No one signs on to be mentally ill or homeless. Anyone who presumes that these men and women are not capable of their own unique brilliance and contribution to our society is quite out of touch. I have worked with lawyers, social workers and teachers who are currently homeless for a myriad of physical, economic or social reasons. The ever growing number of young mothers with children with unstable housing situations is heartbreaking.
Poverty has a direct impact on health. It is understandable, yet unconscionable, for seniors, veterans and young mothers to have to choose between food and medical treatment. To further complicate matters, many are either uninsured or underinsured.
For the last eight years, I have gained amazing insights from the nurses I teach in a BSN degree program. I see with every class I teach that nurses, for the most part, are born leaders.
Nurses are miracle workers, often working in unsafe, understaffed, even hostile workplace settings. Nurses are able to zero in on the most critical needs of the client, while juggling their own family and financial stressors on the home front.
Yet, nurses are rarely able to acknowledge the impact they have on countless people through their careers. The nurses I teach are so humble. They love their patients. They wish for more time to spend with patients and families.
Nurses are inherent doers. Nurses are capable of assessing situations quickly, efficiently and with expertise. Competent nurses are not afraid to take action and will ask for help, willing to return the assistance when warranted.
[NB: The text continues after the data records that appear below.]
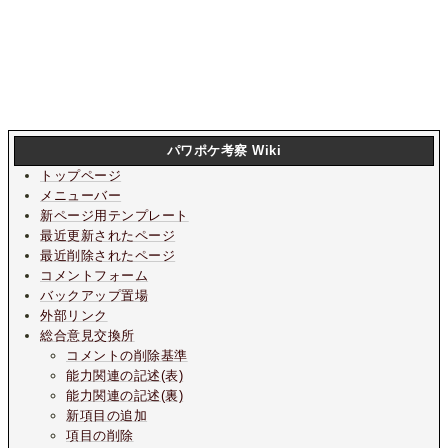
パワポケ考察 Wiki
トップページ
メニューバー
新ページ用テンプレート
最近更新されたページ
最近削除されたページ
コメントフォーム
バックアップ置場
外部リンク
総合意見交換所
コメントの削除基準
能力関連の記述(表)
能力関連の記述(裏)
新項目の追加
項目の削除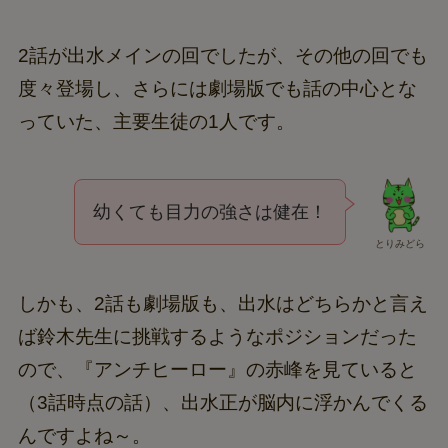
2話が出水メインの回でしたが、その他の回でも
度々登場し、さらには劇場版でも話の中心とな
っていた、主要生徒の1人です。
幼くても目力の強さは健在！
とりみどら
しかも、2話も劇場版も、出水はどちらかと言え
ば鈴木先生に挑戦するようなポジションだった
ので、『アンチヒーロー』の赤峰を見ていると
（3話時点の話）、出水正が脳内に浮かんでくる
んですよね～。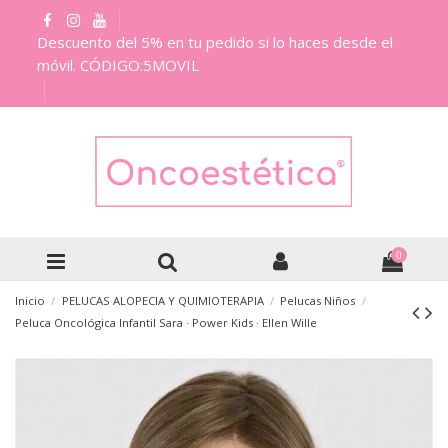
Descuento del 5% en tu pedido si lo haces desde el
móvil. CÓDIGO:5MOVIL
0
Inicio
PELUCAS ALOPECIA Y QUIMIOTERAPIA
Pelucas Niños
Peluca Oncológica Infantil Sara · Power Kids · Ellen Wille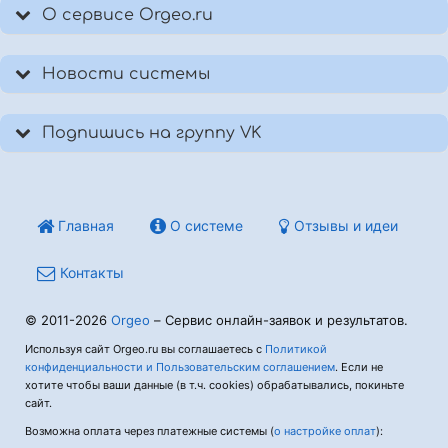
О сервисе Orgeo.ru
Новости системы
Подпишись на группу VK
Главная
О системе
Отзывы и идеи
Контакты
© 2011-2026
Orgeo
– Сервис онлайн-заявок и результатов.
Используя сайт Orgeo.ru вы соглашаетесь с
Политикой
конфиденциальности и Пользовательским соглашением
. Если не
хотите чтобы ваши данные (в т.ч. cookies) обрабатывались, покиньте
сайт.
Возможна оплата через платежные системы (
о настройке оплат
):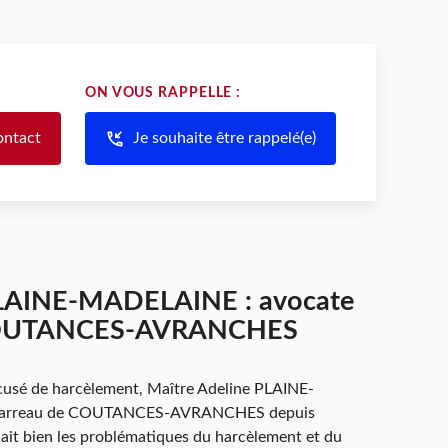
ON VOUS RAPPELLE :
phone_callback
ontact
Je souhaite être rappelé(e)
PLAINE-MADELAINE : avocate
 COUTANCES-AVRANCHES
cusé de harcèlement, Maître Adeline PLAINE-
 Barreau de COUTANCES-AVRANCHES depuis
nait bien les problématiques du harcèlement et du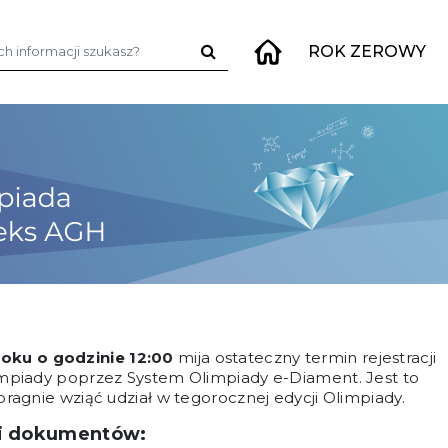
j:
ROK ZEROWY
roku o godzinie 12:00
mija ostateczny termin rejestracji
impiady poprzez System Olimpiady e-Diament. Jest to
ragnie wziąć udział w tegorocznej edycji Olimpiady.
 i dokumentów: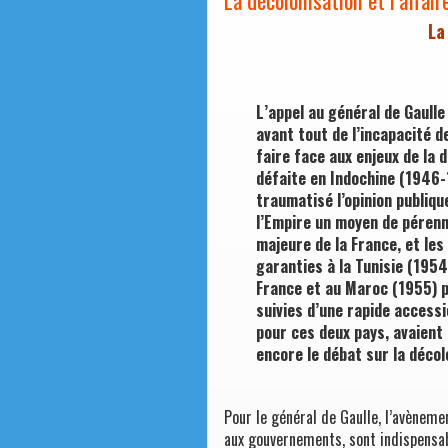
La
L’appel au général de Gaulle
avant tout de l’incapacité d
faire face aux enjeux de la 
défaite en Indochine (1946-
traumatisé l’opinion publiqu
l’Empire un moyen de pérenni
majeure de la France, et le
garanties à la Tunisie (195
France et au Maroc (1955) p
suivies d’une rapide accessi
pour ces deux pays, avaient
encore le débat sur la décol
Pour le général de Gaulle, l’avèneme
aux gouvernements, sont indispensab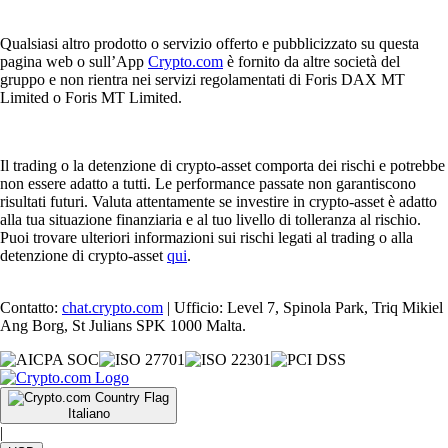
Qualsiasi altro prodotto o servizio offerto e pubblicizzato su questa
pagina web o sull’App
Crypto.com
è fornito da altre società del
gruppo e non rientra nei servizi regolamentati di Foris DAX MT
Limited o Foris MT Limited.
Il trading o la detenzione di crypto-asset comporta dei rischi e potrebbe
non essere adatto a tutti. Le performance passate non garantiscono
risultati futuri. Valuta attentamente se investire in crypto-asset è adatto
alla tua situazione finanziaria e al tuo livello di tolleranza al rischio.
Puoi trovare ulteriori informazioni sui rischi legati al trading o alla
detenzione di crypto-asset
qui
.
Contatto:
chat.crypto.com
| Ufficio: Level 7, Spinola Park, Triq Mikiel
Ang Borg, St Julians SPK 1000 Malta.
Italiano
|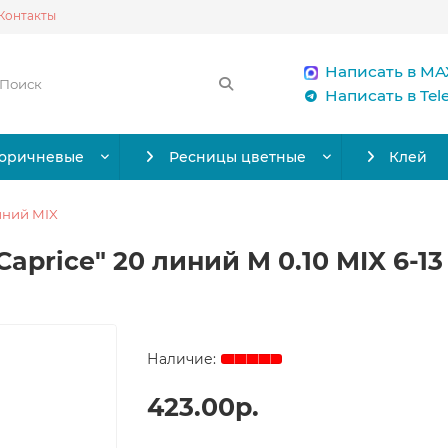
Контакты
Написать в MA
Написать в Te
коричневые
Ресницы цветные
Клей
иний MIX
Caprice" 20 линий M 0.10 MIX 6-1
423.00р.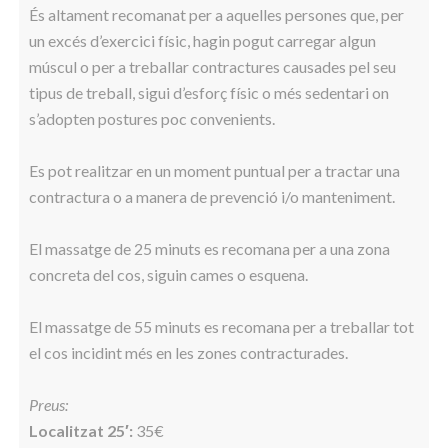
És altament recomanat per a aquelles persones que, per
un excés d’exercici físic, hagin pogut carregar algun
múscul o per a treballar contractures causades pel seu
tipus de treball, sigui d’esforç físic o més sedentari on
s’adopten postures poc convenients.
Es pot realitzar en un moment puntual per a tractar una
contractura o a manera de prevenció i/o manteniment.
El massatge de 25 minuts es recomana per a una zona
concreta del cos, siguin cames o esquena.
El massatge de 55 minuts es recomana per a treballar tot
el cos incidint més en les zones contracturades.
Preus:
Localitzat 25′:
35€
My favorite subject to teach is a 10-week Community Nursing course. This is an exhausting experience for the nurses as two of the requirements are a group community project and an individual service learning project.
It is understandable that anxiety is high and students naturally want me to suggest topics. Instead, I work with each nurse to identify their passion...what can they do to make a positive impact on the community.
It is exciting to watch nurses gain confidence in themselves over the weeks in this class. They are visibly moved to tears at times as they give their final poster presentations. Many students continue some sort of volunteer service affiliation after the class.
Give a man a fish and you feed him for a day. Teach a man to fish and you feed him for a lifetime.— Chinese Proverb
Do it Now...
As nurses, providing health education, including referral information, may be the most effective and long-term manner in which we can make a difference. This awareness raising may be conducted at the patient / family level all the way to elected officials.
I would like to share the project of one remarkable nurse. This is simply one example of the many miracles my nurses perform in Community class.
My student is an African American single mother who works two jobs, one in correctional nursing and the other as a nurse investigator for the Department of Health.
For her service learning project, she selected a women and children's shelter to provide supportive educational sessions. In several meetings with these young women, the nurse offered classes and written information on:
- typical behaviors and milestones for each developmental stage
- normal height and weight by age
- signs and symptoms that indicate child illness
- nonviolent ways to discipline a child such as time-out, consistency
- low cost and healthy food selections such as fruit, cheese, peanut butter, eggs
- empowerment and assertiveness training
It was easy to see that this project was personal for the nurse. By the end of the class, she was able to share that she had been homeless with her 4yo daughter. Staying in this very shelter, a nurse reached out to her, offering support, trust and the motivation to apply to nursing school herself. And now, ten years later and after much hard work, she found herself giving back.
In my heart, I know she has much more to give. And she will, just as other nurses do, one person at a time.
We all have the capability of teaching, sharing or supporting someone in need. It's up to us to decide where we want to make a difference.
There is no magic involved. Do something that is meaningful, as often as you possibly can. That is the very least we can all do.